→ Assignment:
Look below for the line holding "clasificara por su condición de extranjera." and the line holding "del campeonato.". Transcribe exactly those lines and all lines between them, nothing more.

Data entries
*** Block opens ***
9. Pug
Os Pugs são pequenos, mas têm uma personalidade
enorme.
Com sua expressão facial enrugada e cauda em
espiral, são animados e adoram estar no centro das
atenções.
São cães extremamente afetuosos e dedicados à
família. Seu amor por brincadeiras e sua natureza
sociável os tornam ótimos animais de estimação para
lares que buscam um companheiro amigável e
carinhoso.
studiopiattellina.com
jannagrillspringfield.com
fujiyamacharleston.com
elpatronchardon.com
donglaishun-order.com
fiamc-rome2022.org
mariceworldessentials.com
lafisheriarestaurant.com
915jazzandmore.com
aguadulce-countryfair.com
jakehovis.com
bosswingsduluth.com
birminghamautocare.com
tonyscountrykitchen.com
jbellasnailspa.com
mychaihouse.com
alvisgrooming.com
*** Block closes ***
*** Block opens ***
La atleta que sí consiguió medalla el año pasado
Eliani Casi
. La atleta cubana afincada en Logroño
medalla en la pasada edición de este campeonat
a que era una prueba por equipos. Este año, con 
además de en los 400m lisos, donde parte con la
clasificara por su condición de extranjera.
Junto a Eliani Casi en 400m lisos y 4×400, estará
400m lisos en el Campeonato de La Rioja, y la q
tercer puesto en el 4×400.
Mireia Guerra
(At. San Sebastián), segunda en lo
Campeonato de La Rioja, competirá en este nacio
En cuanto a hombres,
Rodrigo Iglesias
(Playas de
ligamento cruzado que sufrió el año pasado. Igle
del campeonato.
*** Block closes ***
*** Block opens ***
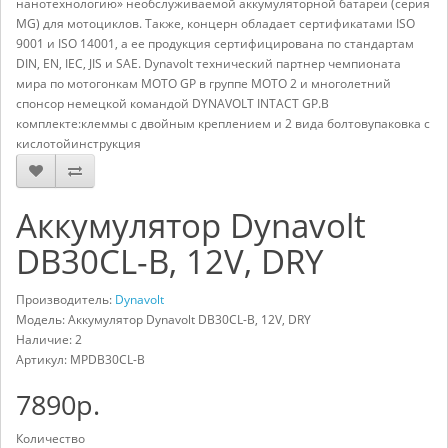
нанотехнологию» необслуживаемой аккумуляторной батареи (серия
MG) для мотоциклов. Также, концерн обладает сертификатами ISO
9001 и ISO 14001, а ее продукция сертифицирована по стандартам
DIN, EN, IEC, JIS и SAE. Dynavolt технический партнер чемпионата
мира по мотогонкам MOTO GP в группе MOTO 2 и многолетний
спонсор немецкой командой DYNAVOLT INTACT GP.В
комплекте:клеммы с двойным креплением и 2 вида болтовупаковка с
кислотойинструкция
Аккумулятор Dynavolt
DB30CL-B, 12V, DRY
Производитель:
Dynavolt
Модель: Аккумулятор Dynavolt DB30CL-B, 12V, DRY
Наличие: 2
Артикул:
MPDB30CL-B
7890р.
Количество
*** Block closes ***
→ Exercise solution:
clasificara por su condición de extranjera.
Junto a Eliani Casi en 400m lisos y 4×400, estará
400m lisos en el Campeonato de La Rioja, y la q
tercer puesto en el 4×400.
Mireia Guerra
(At. San Sebastián), segunda en lo
Campeonato de La Rioja, competirá en este nacio
En cuanto a hombres,
Rodrigo Iglesias
(Playas de
ligamento cruzado que sufrió el año pasado. Igle
del campeonato.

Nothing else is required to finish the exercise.